Excerpt:
□ □ □ □

Revolution #249, November 6, 2011

From Up Against the Wall to Up in Their Faces . . . 
A Movement Has Begun to STOP “Stop and Frisk”

The New Jim Crow just met the new Freedom Fighters

Friday, October 21, 2011. People stood up and said “Enough!” to our youth getting jacked up and humiliated every day by the New York Police Department’s stop-and-frisk program.

The NYPD is on pace to stop and frisk over 700,000 people in 2011, or more than 1,900 people each day. More than 85 percent of those stopped and frisked are Black or Latino, and more than 90 percent of them were doing nothing wrong when the police stopped them. 700,000 youth will be stopped and frisked in NYC this year. This is the first step in a pipeline that has locked 2.3 million in prison.

□ □ □ □

Activity:
Answer these questions about the stop-and-frisk article above:
1. On what date did people stand up and say "Enough!"?
2. What share of those stopped and frisked are Black or Latino?
3. How many people has the pipeline locked in prison?

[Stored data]
□ □ □ □

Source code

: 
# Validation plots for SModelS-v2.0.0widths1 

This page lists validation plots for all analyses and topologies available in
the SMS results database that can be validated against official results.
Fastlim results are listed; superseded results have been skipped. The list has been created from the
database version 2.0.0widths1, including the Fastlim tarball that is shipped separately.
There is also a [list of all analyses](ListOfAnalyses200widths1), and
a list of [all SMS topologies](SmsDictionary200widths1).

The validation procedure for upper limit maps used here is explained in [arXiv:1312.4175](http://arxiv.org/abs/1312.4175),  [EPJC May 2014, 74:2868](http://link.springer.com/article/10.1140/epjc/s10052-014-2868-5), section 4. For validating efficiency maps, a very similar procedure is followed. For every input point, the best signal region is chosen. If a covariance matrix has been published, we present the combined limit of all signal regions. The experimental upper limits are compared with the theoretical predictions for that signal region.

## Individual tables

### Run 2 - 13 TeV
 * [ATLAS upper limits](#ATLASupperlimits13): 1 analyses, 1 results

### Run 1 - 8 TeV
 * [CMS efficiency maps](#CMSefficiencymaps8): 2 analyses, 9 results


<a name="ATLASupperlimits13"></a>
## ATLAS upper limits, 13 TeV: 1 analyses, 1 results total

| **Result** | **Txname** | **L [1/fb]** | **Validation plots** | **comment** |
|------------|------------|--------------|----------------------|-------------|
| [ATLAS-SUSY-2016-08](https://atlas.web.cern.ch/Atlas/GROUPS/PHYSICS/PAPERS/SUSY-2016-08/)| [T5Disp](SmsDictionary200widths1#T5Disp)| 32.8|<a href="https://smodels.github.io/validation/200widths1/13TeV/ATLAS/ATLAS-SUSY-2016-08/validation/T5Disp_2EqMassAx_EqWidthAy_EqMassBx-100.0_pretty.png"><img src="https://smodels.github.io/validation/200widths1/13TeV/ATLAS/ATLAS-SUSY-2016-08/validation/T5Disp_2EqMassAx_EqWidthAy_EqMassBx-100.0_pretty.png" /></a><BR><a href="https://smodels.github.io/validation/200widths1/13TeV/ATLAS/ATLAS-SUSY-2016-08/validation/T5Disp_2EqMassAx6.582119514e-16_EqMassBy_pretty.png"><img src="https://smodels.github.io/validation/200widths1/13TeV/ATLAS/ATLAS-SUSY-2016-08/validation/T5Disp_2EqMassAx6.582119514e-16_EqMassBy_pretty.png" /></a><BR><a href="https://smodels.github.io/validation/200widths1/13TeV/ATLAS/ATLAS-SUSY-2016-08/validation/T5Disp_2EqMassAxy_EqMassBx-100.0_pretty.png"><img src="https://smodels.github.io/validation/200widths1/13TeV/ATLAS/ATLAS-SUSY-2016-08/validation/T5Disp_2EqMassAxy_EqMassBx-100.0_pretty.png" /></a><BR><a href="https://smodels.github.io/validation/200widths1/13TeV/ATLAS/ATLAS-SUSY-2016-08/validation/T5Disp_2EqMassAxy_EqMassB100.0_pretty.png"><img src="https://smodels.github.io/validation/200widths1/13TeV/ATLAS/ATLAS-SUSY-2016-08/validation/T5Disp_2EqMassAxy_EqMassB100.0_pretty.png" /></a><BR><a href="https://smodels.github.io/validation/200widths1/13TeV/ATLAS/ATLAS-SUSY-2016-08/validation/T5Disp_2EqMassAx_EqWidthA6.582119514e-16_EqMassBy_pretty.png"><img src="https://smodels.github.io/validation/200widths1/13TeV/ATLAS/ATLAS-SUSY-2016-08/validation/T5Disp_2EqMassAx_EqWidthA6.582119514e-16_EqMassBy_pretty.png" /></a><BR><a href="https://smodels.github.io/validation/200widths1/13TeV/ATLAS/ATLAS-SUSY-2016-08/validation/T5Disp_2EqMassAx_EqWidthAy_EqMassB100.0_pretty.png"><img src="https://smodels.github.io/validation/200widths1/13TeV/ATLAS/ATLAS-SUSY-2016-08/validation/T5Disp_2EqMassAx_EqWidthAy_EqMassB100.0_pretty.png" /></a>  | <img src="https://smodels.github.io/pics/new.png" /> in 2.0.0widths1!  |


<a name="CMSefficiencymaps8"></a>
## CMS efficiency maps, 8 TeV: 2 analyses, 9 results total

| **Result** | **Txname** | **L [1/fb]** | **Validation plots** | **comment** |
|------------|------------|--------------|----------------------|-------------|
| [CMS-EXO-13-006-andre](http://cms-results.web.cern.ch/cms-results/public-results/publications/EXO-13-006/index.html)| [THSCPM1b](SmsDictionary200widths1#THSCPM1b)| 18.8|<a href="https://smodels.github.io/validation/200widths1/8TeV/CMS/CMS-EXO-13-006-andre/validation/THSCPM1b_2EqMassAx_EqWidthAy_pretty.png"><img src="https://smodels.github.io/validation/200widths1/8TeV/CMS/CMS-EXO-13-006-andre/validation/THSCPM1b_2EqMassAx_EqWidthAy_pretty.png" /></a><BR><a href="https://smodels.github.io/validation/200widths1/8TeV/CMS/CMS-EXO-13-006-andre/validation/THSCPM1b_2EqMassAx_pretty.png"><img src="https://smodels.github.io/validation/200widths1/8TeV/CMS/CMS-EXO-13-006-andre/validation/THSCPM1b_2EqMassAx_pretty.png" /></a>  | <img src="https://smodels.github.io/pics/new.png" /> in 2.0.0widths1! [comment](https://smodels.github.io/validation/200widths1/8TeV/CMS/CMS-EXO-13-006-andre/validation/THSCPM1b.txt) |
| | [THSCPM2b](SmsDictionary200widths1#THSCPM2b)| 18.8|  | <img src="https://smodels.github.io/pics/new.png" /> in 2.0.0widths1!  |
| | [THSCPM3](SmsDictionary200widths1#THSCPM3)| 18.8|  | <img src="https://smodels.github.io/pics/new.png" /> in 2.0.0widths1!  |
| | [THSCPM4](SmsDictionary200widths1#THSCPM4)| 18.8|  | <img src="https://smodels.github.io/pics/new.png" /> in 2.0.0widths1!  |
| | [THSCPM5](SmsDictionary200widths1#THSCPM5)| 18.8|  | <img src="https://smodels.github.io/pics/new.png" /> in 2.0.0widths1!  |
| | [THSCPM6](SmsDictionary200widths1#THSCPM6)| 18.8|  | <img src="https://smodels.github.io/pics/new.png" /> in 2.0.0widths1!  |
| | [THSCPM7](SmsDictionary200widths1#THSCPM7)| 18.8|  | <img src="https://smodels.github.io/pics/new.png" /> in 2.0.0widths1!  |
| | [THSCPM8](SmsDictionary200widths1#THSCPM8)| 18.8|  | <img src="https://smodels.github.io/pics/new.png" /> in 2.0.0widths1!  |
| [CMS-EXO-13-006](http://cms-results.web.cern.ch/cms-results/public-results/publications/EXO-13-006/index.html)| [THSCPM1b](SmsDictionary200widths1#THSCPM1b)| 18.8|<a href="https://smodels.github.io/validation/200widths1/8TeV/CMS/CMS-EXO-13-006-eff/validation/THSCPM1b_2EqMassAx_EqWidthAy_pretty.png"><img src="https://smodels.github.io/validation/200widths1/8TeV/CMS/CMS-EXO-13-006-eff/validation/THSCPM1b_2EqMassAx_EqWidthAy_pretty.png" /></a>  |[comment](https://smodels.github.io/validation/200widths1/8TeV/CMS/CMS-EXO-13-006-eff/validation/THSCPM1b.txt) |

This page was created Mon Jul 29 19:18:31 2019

□ □ □ □

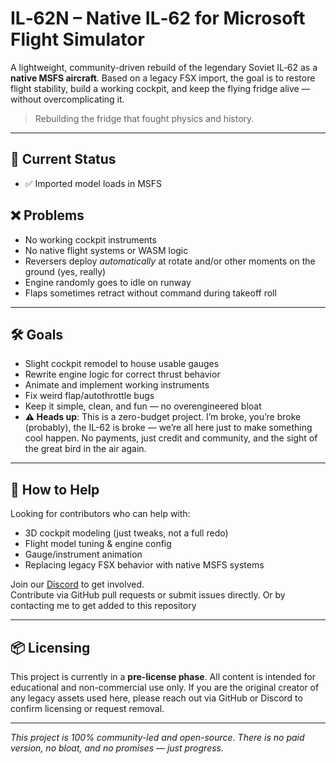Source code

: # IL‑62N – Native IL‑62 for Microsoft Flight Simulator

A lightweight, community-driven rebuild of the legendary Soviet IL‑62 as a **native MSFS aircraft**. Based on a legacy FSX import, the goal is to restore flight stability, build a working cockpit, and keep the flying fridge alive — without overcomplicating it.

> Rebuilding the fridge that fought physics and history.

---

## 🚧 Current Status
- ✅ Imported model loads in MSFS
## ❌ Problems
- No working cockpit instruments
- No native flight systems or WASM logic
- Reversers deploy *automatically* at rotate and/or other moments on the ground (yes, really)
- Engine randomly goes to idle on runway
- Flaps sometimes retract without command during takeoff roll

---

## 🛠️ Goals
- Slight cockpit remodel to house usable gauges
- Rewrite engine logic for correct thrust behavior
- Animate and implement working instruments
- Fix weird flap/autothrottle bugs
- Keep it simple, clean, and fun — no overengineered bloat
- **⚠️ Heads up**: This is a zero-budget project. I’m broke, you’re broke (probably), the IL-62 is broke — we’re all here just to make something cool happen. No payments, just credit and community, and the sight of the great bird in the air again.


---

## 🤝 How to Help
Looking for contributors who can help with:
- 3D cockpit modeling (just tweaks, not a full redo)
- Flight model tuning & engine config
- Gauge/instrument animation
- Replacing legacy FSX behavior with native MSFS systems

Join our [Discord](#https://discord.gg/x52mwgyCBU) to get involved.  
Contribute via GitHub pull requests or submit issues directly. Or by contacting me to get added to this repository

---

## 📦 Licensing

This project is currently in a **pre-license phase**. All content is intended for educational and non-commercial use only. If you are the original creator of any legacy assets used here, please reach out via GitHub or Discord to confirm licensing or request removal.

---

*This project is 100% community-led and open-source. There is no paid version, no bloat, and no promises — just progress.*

□ □ □ □

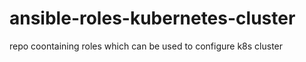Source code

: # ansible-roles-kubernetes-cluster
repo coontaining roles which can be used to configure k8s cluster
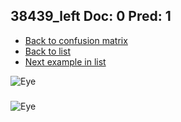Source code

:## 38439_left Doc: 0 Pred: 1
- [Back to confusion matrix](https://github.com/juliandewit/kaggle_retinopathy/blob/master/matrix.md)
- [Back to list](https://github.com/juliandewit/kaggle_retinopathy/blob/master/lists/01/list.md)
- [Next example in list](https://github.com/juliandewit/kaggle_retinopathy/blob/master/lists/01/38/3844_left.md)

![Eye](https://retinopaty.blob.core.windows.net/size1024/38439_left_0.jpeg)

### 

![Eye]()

□ □ □ □

Result for this exercise:
1. Friday, October 21, 2011.
2. More than 85 percent.
3. 2.3 million.